Target, Meta Store URI	Used by the metastore client to connect to the remote metastore.	The value is displayed in Ambari at `Hive>Config>Advanced>General>hive.metastore.uris`.
Target, Kerberos Principal	The field is automatically populated.	Property=dfs.namenode.kerberos.principal and Value=nn/_HOST@EXAMPLE.COM.
Run job here	Choose whether to execute the job on the source cluster or on the target cluster.	None
I want to copy	Select to copy one or more Hive databases or copy one or more tables from a single database. You must identify the specific databases and tables to be copied.	None
Validity Startand End	Combined with the frequency value to determine the window of time in which a Falcon mirror job can execute.	The workflow job starts executing after the schedule time and when all the inputs are available. The workflow ends before the specified end time, so there is not a workflow instance at end time. Also known as run duration.
Frequency	How often the process is generated.	Valid frequency types are minutes, hours, days, and months.
Timezone	The timezone is associated with the validity start and end times.	Default timezone is UTC.
Send alerts to	A comma-separated list of email addresses to which alerts are sent.	The format is name@xyz.com.

Table 9.3. Advanced Hive Mirror Properties

Property	Description	Details
TDE Encryption	Enables encryption of data at rest.	See "Enabling Transparent Data Encryption" in Using Advanced Features for more information.
Max Maps for DistCp	The maximum number of maps used during replication.	This setting impacts performance and throttling. Default is 5.
Max Bandwidth (MB)	The bandwidth in MB/s used by each mapper during replication.	This setting impacts performance and throttling. Default is 100 MB.
Retry Policy	Defines how the workflow failures should be handled.	Options are Periodic, Exponential Backoff, and Final.
Delay	The time period after which a retry attempt is made.	For example, an Attempt value of 3 and Delay value of 10 minutes would cause the workflow retry to occur after 10 minutes, 20 minutes, and 30 minutes after the start time of the workflow. Default is 30 minutes.
Attempts	How many times the retry policy should be implemented before the job fails.	Default is 3.
Access Control List	Specify the HDFS owner, group, and access permissions for the cluster.	Default permissions are 755 (rwx/r-x/r-x).

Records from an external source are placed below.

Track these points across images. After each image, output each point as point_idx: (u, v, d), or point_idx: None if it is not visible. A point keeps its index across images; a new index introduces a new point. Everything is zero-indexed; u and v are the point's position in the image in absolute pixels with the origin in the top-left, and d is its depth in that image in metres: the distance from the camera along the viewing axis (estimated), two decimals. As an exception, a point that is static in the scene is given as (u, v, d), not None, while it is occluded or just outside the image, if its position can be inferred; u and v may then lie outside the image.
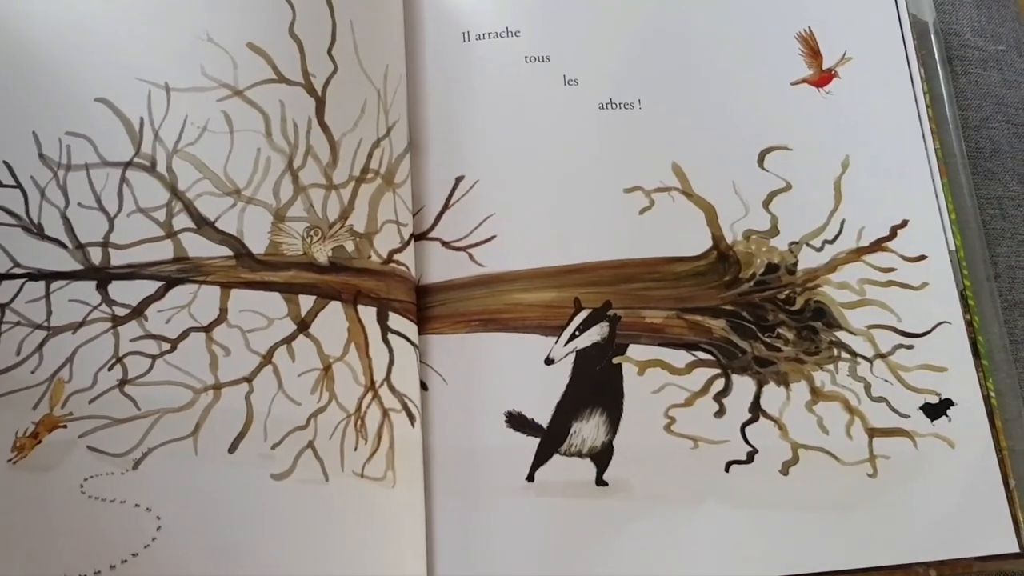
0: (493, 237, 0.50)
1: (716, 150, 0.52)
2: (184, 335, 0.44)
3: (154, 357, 0.43)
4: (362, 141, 0.48)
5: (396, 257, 0.48)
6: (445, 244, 0.50)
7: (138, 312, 0.44)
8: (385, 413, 0.45)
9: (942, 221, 0.52)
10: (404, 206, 0.49)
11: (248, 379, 0.44)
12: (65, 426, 0.42)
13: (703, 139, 0.52)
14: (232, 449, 0.43)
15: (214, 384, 0.43)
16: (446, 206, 0.50)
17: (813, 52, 0.54)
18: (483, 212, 0.50)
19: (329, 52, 0.48)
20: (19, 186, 0.44)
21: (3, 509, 0.41)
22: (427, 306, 0.49)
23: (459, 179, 0.51)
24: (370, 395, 0.45)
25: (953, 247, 0.51)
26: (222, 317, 0.44)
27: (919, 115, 0.54)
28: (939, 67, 0.56)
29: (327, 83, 0.47)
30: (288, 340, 0.45)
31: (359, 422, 0.45)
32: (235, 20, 0.47)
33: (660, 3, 0.54)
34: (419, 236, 0.50)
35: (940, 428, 0.48)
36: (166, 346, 0.43)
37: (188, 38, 0.46)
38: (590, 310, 0.49)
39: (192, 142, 0.45)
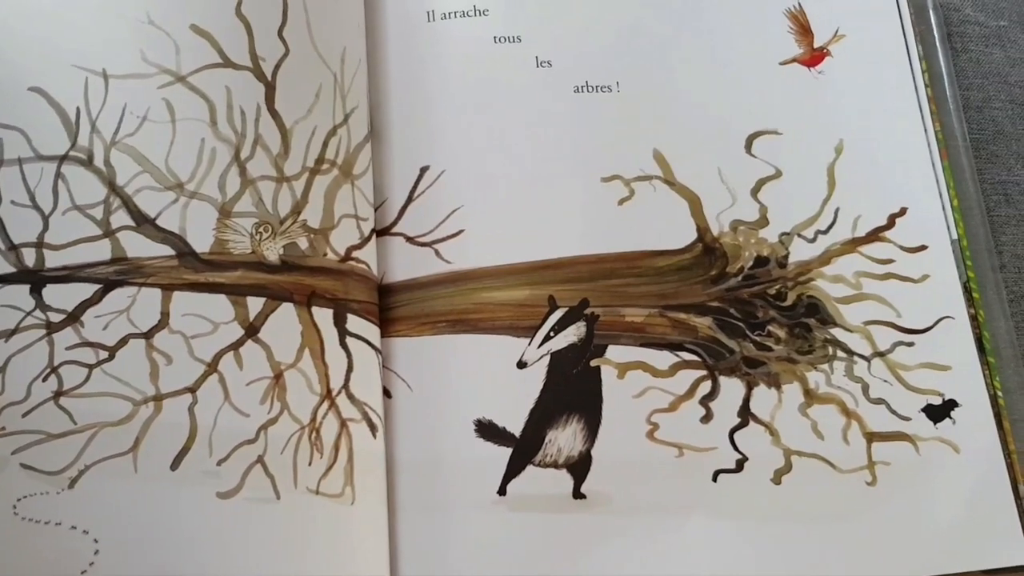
0: (461, 231, 0.47)
1: (700, 136, 0.49)
2: (123, 342, 0.41)
3: (91, 366, 0.40)
4: (316, 129, 0.45)
5: (355, 254, 0.44)
6: (409, 239, 0.47)
7: (74, 318, 0.41)
8: (343, 424, 0.42)
9: (943, 208, 0.49)
10: (364, 199, 0.46)
11: (192, 389, 0.41)
12: (-3, 442, 0.39)
13: (686, 124, 0.49)
14: (174, 466, 0.40)
15: (155, 395, 0.40)
16: (410, 199, 0.47)
17: (804, 29, 0.51)
18: (450, 205, 0.47)
19: (280, 33, 0.45)
20: (-53, 184, 0.41)
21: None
22: (390, 307, 0.46)
23: (424, 169, 0.47)
24: (326, 404, 0.42)
25: (955, 236, 0.49)
26: (164, 322, 0.41)
27: (917, 95, 0.51)
28: (938, 44, 0.53)
29: (278, 67, 0.44)
30: (235, 346, 0.41)
31: (314, 434, 0.41)
32: (178, 1, 0.44)
33: (638, -22, 0.51)
34: (381, 231, 0.47)
35: (944, 431, 0.45)
36: (103, 354, 0.40)
37: (128, 21, 0.43)
38: (566, 309, 0.46)
39: (131, 133, 0.42)
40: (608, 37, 0.50)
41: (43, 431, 0.39)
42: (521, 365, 0.45)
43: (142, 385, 0.40)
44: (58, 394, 0.40)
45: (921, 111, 0.50)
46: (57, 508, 0.39)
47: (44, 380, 0.40)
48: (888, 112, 0.50)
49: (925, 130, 0.50)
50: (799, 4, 0.51)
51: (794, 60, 0.50)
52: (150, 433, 0.40)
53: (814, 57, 0.51)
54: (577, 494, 0.43)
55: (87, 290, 0.41)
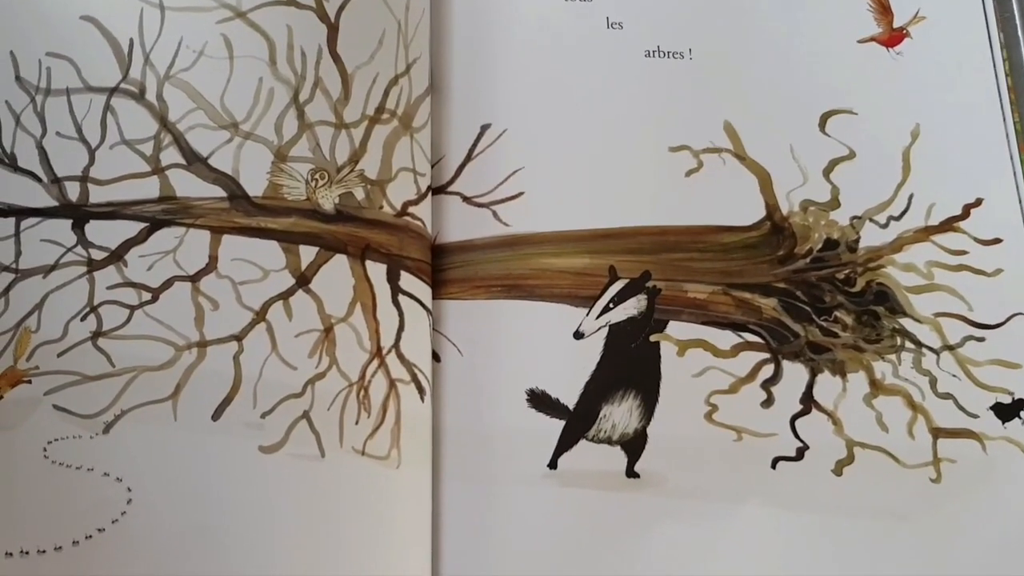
0: (520, 194, 0.45)
1: (773, 110, 0.47)
2: (167, 284, 0.39)
3: (132, 308, 0.39)
4: (378, 77, 0.43)
5: (411, 210, 0.43)
6: (466, 199, 0.45)
7: (117, 256, 0.39)
8: (392, 384, 0.40)
9: (1020, 201, 0.47)
10: (422, 153, 0.44)
11: (238, 337, 0.39)
12: (30, 381, 0.38)
13: (759, 97, 0.47)
14: (216, 416, 0.38)
15: (199, 341, 0.39)
16: (469, 157, 0.45)
17: (883, 8, 0.49)
18: (510, 166, 0.45)
19: (345, -26, 0.43)
20: (-9, 112, 0.40)
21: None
22: (443, 267, 0.44)
23: (485, 127, 0.46)
24: (376, 362, 0.40)
25: (1031, 231, 0.46)
26: (211, 266, 0.39)
27: (998, 84, 0.49)
28: (1020, 33, 0.50)
29: (341, 8, 0.43)
30: (285, 296, 0.40)
31: (362, 392, 0.40)
32: (241, -66, 0.42)
33: (718, -58, 0.49)
34: (437, 189, 0.45)
35: (1012, 431, 0.43)
36: (147, 296, 0.39)
37: (188, -49, 0.41)
38: (627, 280, 0.44)
39: (186, 68, 0.41)
40: (682, 2, 0.48)
41: (79, 372, 0.38)
42: (578, 336, 0.43)
43: (186, 330, 0.39)
44: (96, 335, 0.38)
45: (1001, 101, 0.48)
46: (90, 453, 0.37)
47: (82, 320, 0.38)
48: (967, 99, 0.48)
49: (1004, 120, 0.48)
50: (879, -18, 0.49)
51: (872, 39, 0.49)
52: (192, 380, 0.38)
53: (893, 37, 0.49)
54: (631, 472, 0.41)
55: (132, 228, 0.39)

Click Next to view a summary of your entity definition.
(Optional) Click Preview XML to review or edit the entity definition in XML.
After verifying the entity definition, click Save.
The entity is automatically submitted for verification, but it is not scheduled to run.
Verify that you successfully created the entity.
1. Type the entity name in the Falcon web UI Search field and press Enter.
2. If the entity name appears in the search results, it was successfully created.
  For more information about the search function, see "Locating and Managing Entities" in Using Advanced Falcon Features.
Schedule the entity.
1. In the search results, click the checkbox next to an entity name with status of Submitted.
2. Click Schedule.
  After a few seconds a success message displays.